Supplied material:
____

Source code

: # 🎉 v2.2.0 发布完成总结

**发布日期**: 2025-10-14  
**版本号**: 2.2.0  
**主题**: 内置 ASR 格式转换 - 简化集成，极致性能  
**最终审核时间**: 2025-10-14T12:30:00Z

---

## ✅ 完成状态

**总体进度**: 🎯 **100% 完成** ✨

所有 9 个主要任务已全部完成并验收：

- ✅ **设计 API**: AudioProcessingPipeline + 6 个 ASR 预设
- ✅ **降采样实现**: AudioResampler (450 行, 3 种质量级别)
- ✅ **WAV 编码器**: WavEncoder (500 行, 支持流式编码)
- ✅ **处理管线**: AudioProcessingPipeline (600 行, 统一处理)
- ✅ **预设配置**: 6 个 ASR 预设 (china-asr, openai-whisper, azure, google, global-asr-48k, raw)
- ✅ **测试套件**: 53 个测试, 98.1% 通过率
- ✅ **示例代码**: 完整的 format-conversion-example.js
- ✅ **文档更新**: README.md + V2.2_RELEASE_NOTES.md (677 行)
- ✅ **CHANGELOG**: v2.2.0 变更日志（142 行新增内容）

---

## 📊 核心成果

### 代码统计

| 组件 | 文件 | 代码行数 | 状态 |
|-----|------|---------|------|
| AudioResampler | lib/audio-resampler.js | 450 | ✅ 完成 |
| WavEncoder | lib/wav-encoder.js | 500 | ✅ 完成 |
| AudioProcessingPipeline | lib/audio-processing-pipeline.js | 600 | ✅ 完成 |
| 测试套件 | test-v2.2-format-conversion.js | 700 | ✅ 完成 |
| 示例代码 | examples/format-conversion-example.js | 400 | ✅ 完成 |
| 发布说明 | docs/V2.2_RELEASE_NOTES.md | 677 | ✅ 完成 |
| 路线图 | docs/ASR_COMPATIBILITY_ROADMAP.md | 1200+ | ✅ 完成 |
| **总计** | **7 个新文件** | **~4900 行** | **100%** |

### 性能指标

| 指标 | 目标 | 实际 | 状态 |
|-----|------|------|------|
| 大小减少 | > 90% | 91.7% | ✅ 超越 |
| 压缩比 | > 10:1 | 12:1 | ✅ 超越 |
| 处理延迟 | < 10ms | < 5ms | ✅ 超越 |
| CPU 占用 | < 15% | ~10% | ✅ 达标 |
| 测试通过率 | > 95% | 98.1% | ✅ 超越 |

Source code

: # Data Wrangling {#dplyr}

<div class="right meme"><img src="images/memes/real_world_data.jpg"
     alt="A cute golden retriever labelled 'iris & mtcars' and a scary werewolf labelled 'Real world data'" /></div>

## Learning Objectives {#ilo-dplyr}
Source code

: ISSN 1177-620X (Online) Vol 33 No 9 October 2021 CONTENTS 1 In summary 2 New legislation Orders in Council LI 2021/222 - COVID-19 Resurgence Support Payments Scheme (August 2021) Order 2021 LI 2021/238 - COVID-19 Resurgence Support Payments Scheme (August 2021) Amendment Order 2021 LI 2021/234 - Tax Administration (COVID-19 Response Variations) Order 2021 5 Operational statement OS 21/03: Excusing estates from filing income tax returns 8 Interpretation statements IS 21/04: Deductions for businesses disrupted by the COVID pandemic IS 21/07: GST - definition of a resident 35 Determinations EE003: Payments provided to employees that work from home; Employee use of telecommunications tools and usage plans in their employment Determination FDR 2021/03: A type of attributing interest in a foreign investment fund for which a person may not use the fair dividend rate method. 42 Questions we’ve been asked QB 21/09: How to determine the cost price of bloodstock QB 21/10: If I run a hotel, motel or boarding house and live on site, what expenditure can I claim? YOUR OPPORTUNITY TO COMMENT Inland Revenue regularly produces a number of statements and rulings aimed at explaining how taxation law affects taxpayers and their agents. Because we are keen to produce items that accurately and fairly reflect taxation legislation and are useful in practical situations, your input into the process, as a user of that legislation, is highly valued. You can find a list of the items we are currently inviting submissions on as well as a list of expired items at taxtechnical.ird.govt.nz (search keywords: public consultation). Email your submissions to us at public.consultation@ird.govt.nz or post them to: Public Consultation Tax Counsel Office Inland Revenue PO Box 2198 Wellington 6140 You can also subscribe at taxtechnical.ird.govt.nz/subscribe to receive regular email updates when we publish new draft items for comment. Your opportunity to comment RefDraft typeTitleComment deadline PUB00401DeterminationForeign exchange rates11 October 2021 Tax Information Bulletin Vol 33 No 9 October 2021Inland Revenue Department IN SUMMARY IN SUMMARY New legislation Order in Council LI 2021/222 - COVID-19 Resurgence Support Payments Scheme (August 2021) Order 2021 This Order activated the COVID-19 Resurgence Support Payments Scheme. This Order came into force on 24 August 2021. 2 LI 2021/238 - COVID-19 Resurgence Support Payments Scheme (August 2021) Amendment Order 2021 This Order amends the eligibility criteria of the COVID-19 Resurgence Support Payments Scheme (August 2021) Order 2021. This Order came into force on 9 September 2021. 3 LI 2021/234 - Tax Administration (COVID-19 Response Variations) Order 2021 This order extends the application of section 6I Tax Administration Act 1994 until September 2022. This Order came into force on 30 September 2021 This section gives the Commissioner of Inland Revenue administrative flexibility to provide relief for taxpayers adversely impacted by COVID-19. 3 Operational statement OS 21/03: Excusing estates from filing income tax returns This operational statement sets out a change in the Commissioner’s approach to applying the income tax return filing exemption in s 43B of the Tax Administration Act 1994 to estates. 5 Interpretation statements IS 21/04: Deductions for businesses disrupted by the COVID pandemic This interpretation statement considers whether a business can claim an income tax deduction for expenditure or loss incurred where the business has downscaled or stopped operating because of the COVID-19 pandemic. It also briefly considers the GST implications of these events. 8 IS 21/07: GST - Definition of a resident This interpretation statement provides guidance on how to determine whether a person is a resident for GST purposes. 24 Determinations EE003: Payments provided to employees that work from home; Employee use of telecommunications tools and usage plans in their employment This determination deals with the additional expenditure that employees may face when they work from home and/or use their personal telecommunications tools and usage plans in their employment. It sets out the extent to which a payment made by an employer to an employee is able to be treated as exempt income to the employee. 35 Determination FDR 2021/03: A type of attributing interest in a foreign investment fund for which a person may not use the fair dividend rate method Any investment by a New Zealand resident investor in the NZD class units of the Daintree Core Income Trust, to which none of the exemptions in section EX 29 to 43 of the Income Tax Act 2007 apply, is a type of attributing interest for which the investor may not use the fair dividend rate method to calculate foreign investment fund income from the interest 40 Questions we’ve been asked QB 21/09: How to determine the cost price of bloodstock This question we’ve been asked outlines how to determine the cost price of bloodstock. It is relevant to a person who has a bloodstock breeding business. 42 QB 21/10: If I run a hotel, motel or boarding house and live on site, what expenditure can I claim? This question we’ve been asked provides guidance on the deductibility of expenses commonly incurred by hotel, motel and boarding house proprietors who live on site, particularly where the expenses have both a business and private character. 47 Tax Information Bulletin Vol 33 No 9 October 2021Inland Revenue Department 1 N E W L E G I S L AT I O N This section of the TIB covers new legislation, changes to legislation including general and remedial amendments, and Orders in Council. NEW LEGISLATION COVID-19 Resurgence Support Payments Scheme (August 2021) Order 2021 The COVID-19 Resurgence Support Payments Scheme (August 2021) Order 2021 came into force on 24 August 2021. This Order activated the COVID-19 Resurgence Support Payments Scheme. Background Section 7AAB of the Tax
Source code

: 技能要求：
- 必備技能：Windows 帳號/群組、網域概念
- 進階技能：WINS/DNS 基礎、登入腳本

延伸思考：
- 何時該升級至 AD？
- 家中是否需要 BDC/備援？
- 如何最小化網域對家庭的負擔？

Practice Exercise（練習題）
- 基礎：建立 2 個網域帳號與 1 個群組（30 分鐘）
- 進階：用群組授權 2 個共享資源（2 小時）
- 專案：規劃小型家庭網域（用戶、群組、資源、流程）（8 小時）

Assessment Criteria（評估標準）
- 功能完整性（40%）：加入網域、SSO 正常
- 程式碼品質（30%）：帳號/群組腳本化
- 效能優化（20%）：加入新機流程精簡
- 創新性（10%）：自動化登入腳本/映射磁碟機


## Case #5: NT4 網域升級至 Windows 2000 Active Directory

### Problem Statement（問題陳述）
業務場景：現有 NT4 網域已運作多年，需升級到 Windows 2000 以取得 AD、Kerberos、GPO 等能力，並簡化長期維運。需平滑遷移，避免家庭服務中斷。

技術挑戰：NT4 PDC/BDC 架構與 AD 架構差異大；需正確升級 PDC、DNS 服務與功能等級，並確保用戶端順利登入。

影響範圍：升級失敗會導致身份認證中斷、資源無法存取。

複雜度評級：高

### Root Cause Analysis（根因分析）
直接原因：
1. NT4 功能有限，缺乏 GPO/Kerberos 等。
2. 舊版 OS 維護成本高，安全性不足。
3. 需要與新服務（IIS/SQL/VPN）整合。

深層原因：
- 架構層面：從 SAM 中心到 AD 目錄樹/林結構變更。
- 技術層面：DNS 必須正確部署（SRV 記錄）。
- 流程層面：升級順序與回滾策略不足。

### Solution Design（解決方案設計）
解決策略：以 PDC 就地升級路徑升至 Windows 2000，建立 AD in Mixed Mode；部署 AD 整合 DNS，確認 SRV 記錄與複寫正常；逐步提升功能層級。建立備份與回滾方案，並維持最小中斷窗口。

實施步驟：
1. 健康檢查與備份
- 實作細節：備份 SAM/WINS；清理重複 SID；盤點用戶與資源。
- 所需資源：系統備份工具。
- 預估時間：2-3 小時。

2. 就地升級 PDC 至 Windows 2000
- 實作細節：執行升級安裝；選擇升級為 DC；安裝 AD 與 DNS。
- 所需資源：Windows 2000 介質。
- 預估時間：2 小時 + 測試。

____

Exercise instructions:
Go through the lines above. Select every one that has the string "Windows".

Solution to this exercise:
- 必備技能：Windows 帳號/群組、網域概念
## Case #5: NT4 網域升級至 Windows 2000 Active Directory
業務場景：現有 NT4 網域已運作多年，需升級到 Windows 2000 以取得 AD、Kerberos、GPO 等能力，並簡化長期維運。需平滑遷移，避免家庭服務中斷。
解決策略：以 PDC 就地升級路徑升至 Windows 2000，建立 AD in Mixed Mode；部署 AD 整合 DNS，確認 SRV 記錄與複寫正常；逐步提升功能層級。建立備份與回滾方案，並維持最小中斷窗口。
2. 就地升級 PDC 至 Windows 2000
- 所需資源：Windows 2000 介質。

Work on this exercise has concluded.